— Exercise goal —
Rewrite the listing from its start through the line containing "scientific name: Cryptonemia sp.", replacing "elevation (m)" with "altitude (m)" and leaving everything else unchanged.

— Data provided —
━━━━
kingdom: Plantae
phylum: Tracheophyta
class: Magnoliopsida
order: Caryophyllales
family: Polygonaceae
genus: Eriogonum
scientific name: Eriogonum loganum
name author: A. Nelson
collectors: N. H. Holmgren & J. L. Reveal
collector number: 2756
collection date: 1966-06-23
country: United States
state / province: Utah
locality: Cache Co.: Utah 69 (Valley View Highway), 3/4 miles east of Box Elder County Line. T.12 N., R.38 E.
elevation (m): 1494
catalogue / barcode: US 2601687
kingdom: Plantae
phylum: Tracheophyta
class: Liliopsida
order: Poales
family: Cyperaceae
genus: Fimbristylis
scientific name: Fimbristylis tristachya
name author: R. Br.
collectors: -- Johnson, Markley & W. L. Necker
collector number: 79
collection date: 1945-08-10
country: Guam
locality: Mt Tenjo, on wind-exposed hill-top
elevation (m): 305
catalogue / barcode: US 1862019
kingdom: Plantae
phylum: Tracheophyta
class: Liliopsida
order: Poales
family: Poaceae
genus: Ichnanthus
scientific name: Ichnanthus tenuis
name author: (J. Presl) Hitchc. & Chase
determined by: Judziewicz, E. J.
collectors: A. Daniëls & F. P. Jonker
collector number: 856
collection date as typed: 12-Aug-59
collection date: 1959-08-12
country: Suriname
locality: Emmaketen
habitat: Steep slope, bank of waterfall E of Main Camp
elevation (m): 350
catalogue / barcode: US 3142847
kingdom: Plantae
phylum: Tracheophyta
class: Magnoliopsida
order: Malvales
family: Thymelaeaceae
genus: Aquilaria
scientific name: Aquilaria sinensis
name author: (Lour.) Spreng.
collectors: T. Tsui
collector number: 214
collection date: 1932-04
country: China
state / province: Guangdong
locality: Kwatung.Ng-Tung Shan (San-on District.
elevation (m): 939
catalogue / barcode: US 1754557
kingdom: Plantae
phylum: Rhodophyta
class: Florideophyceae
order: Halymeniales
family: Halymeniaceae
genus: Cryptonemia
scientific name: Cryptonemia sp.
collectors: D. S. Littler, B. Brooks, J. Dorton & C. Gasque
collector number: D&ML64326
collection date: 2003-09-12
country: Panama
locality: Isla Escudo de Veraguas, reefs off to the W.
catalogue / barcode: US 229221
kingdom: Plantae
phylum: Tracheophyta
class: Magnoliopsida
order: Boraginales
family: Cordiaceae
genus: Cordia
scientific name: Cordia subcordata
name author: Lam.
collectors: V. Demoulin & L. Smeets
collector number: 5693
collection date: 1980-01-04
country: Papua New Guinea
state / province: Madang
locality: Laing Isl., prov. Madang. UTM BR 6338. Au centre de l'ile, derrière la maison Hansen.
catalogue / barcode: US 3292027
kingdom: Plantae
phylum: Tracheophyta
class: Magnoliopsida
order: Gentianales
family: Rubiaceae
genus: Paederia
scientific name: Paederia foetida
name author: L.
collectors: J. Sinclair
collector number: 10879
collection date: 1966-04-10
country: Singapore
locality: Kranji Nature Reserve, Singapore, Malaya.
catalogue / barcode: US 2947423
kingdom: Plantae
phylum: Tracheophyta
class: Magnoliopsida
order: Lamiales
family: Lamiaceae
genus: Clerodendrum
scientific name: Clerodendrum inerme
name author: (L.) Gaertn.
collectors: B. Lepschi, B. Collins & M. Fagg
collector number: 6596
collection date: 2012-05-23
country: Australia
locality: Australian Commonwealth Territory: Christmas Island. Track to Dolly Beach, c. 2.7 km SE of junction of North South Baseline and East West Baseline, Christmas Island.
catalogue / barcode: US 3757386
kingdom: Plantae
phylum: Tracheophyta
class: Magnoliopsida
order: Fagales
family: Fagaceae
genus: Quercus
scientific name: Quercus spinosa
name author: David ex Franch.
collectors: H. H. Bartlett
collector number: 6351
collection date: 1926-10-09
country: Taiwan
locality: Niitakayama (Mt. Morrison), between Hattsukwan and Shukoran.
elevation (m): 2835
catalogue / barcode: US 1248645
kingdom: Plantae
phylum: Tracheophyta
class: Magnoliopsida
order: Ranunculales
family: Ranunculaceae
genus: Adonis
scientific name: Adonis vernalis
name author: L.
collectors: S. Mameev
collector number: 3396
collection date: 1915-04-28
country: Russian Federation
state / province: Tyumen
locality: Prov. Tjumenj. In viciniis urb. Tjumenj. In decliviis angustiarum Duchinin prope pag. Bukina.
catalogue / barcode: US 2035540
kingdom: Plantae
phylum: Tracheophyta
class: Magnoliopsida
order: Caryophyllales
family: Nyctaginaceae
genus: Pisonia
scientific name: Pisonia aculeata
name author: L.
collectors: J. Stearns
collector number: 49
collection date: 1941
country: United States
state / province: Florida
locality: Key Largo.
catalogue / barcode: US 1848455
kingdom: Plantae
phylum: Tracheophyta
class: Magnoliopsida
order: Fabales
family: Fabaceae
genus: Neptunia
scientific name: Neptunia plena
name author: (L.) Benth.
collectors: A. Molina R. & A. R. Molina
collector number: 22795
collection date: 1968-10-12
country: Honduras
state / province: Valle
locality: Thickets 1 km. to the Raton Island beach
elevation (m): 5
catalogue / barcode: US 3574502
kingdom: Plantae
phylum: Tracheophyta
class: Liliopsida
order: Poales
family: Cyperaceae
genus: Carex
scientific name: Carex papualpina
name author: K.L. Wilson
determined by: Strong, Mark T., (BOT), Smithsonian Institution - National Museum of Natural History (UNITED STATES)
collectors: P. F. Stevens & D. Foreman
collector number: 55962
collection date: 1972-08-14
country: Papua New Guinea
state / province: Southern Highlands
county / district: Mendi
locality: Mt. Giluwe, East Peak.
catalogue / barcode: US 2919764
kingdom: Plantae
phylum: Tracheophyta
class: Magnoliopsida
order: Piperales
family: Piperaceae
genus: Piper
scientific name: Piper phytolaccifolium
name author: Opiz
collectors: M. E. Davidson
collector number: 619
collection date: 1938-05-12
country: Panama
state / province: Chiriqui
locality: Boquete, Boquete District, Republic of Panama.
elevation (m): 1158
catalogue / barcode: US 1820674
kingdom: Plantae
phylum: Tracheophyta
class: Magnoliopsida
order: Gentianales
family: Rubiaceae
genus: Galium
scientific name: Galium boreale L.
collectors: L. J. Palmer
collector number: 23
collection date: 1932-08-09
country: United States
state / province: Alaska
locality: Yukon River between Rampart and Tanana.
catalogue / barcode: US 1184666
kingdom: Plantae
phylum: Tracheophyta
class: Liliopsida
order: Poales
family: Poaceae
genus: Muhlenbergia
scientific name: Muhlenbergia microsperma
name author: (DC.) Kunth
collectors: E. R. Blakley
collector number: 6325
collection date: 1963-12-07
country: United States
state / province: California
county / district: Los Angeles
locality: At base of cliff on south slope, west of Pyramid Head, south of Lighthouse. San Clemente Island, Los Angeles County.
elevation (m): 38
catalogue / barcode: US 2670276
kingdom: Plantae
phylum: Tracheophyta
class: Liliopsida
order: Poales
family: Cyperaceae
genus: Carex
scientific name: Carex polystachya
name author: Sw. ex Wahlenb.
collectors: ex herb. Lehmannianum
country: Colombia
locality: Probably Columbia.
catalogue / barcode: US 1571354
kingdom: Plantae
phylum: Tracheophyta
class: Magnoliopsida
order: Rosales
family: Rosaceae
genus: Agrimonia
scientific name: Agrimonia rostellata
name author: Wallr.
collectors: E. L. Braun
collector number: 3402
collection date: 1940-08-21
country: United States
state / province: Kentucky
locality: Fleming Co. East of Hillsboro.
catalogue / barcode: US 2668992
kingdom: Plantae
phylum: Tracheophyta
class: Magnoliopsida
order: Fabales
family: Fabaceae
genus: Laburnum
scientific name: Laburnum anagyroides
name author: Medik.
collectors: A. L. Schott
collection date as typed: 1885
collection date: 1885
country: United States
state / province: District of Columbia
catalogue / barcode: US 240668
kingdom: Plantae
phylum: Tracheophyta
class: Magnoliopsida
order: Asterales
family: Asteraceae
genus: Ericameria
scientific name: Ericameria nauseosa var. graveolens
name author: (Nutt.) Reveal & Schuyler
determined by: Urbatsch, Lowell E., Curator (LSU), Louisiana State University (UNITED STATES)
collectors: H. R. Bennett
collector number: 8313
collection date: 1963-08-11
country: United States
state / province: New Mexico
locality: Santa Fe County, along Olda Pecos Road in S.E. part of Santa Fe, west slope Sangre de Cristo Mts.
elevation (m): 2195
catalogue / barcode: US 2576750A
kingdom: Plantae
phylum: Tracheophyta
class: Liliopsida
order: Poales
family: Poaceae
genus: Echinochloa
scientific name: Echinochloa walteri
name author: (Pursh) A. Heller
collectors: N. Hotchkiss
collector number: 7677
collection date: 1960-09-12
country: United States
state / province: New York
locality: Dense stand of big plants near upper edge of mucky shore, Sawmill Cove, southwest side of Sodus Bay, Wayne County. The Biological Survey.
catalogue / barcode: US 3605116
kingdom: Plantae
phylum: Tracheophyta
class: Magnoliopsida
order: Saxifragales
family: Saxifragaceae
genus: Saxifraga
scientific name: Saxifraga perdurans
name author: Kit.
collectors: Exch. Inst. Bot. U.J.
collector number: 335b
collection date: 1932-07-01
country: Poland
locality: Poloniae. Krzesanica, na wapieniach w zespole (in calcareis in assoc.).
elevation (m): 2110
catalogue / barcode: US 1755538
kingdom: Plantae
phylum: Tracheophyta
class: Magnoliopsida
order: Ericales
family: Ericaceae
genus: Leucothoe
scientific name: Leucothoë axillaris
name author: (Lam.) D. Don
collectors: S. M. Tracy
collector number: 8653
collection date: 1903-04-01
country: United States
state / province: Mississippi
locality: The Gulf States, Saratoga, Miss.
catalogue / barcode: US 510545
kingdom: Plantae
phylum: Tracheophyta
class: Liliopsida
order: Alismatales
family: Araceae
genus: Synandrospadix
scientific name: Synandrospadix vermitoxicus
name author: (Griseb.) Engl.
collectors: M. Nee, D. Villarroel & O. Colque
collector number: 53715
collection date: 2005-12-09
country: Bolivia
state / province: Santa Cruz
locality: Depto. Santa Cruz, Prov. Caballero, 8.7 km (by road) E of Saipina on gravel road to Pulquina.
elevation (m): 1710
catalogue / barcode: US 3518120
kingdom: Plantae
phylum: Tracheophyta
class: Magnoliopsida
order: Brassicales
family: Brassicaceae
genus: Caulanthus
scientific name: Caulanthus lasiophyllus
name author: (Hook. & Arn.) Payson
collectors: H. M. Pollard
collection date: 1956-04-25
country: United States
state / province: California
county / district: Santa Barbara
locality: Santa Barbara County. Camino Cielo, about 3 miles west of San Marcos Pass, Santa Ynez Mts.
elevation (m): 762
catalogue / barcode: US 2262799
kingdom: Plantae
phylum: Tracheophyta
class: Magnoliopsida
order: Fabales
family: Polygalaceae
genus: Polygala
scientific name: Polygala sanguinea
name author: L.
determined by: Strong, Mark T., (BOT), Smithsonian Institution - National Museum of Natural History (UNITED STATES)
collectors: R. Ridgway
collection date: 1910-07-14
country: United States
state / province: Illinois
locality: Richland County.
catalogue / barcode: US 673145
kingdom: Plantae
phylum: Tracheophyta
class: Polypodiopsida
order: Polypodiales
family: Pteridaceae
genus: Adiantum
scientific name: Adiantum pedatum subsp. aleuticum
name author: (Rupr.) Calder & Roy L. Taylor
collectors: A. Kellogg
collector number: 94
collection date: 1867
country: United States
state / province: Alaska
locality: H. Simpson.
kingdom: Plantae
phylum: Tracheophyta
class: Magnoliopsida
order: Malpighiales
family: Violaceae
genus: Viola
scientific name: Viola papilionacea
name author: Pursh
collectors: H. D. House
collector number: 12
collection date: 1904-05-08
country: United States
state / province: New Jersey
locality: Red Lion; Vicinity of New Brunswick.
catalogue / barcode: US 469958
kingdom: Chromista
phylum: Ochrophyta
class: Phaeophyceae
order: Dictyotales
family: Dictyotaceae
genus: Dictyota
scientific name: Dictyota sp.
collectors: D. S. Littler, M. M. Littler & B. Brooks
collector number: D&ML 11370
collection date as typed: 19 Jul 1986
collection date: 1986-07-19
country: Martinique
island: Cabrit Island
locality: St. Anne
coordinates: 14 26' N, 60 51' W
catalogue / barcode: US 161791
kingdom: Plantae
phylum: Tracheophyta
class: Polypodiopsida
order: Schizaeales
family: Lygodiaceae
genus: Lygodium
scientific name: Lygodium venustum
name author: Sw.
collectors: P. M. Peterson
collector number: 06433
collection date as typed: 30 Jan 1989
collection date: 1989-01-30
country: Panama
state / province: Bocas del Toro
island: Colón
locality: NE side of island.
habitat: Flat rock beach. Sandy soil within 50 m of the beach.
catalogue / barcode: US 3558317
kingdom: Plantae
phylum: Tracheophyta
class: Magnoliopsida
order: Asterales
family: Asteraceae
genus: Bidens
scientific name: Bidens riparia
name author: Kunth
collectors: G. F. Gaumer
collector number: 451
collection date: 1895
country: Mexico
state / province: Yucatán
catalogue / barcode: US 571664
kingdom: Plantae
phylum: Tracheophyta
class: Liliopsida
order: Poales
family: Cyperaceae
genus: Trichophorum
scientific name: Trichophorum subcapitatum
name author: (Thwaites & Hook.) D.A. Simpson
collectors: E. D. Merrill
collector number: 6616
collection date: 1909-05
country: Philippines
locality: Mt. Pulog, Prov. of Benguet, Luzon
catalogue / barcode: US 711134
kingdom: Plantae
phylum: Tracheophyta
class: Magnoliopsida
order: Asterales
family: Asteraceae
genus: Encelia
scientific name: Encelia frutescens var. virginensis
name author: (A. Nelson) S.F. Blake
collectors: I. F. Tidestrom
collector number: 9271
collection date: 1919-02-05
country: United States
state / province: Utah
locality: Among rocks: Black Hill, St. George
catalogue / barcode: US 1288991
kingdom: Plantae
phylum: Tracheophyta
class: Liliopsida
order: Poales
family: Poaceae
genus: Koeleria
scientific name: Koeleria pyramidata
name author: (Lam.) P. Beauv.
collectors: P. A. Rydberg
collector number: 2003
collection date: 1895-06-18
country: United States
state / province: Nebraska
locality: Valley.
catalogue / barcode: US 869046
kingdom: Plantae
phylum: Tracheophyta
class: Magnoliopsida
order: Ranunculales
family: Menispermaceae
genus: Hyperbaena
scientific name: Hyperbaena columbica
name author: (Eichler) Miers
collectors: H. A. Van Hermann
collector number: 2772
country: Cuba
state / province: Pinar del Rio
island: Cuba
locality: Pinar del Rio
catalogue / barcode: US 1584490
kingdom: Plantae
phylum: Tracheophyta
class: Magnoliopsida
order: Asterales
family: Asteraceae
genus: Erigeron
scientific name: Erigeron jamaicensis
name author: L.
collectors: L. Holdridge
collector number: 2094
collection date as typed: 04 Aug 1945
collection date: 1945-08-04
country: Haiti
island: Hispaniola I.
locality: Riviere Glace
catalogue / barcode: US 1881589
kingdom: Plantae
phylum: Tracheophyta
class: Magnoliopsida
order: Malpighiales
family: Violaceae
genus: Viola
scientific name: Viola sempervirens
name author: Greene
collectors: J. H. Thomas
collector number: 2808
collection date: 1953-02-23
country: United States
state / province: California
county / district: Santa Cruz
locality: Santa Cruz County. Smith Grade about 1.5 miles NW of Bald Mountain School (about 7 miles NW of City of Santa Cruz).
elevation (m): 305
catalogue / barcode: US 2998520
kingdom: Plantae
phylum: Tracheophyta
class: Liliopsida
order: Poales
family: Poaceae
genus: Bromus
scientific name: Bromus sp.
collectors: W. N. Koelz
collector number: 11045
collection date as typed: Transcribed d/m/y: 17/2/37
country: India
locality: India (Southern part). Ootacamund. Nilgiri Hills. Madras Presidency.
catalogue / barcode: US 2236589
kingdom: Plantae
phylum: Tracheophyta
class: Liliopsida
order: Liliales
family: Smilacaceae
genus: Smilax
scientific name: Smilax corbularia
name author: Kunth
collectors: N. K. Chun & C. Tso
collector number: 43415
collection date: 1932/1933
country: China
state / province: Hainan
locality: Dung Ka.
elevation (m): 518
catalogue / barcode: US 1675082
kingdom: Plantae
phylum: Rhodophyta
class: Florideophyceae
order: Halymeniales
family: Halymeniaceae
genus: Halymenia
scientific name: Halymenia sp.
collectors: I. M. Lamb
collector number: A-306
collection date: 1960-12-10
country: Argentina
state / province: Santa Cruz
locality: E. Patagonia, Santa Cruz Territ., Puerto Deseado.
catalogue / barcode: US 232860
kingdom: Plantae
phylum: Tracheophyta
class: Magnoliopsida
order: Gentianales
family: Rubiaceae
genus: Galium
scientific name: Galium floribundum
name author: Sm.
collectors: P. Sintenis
━━━━
— Correct output —
kingdom: Plantae
phylum: Tracheophyta
class: Magnoliopsida
order: Caryophyllales
family: Polygonaceae
genus: Eriogonum
scientific name: Eriogonum loganum
name author: A. Nelson
collectors: N. H. Holmgren & J. L. Reveal
collector number: 2756
collection date: 1966-06-23
country: United States
state / province: Utah
locality: Cache Co.: Utah 69 (Valley View Highway), 3/4 miles east of Box Elder County Line. T.12 N., R.38 E.
altitude (m): 1494
catalogue / barcode: US 2601687
kingdom: Plantae
phylum: Tracheophyta
class: Liliopsida
order: Poales
family: Cyperaceae
genus: Fimbristylis
scientific name: Fimbristylis tristachya
name author: R. Br.
collectors: -- Johnson, Markley & W. L. Necker
collector number: 79
collection date: 1945-08-10
country: Guam
locality: Mt Tenjo, on wind-exposed hill-top
altitude (m): 305
catalogue / barcode: US 1862019
kingdom: Plantae
phylum: Tracheophyta
class: Liliopsida
order: Poales
family: Poaceae
genus: Ichnanthus
scientific name: Ichnanthus tenuis
name author: (J. Presl) Hitchc. & Chase
determined by: Judziewicz, E. J.
collectors: A. Daniëls & F. P. Jonker
collector number: 856
collection date as typed: 12-Aug-59
collection date: 1959-08-12
country: Suriname
locality: Emmaketen
habitat: Steep slope, bank of waterfall E of Main Camp
altitude (m): 350
catalogue / barcode: US 3142847
kingdom: Plantae
phylum: Tracheophyta
class: Magnoliopsida
order: Malvales
family: Thymelaeaceae
genus: Aquilaria
scientific name: Aquilaria sinensis
name author: (Lour.) Spreng.
collectors: T. Tsui
collector number: 214
collection date: 1932-04
country: China
state / province: Guangdong
locality: Kwatung.Ng-Tung Shan (San-on District.
altitude (m): 939
catalogue / barcode: US 1754557
kingdom: Plantae
phylum: Rhodophyta
class: Florideophyceae
order: Halymeniales
family: Halymeniaceae
genus: Cryptonemia
scientific name: Cryptonemia sp.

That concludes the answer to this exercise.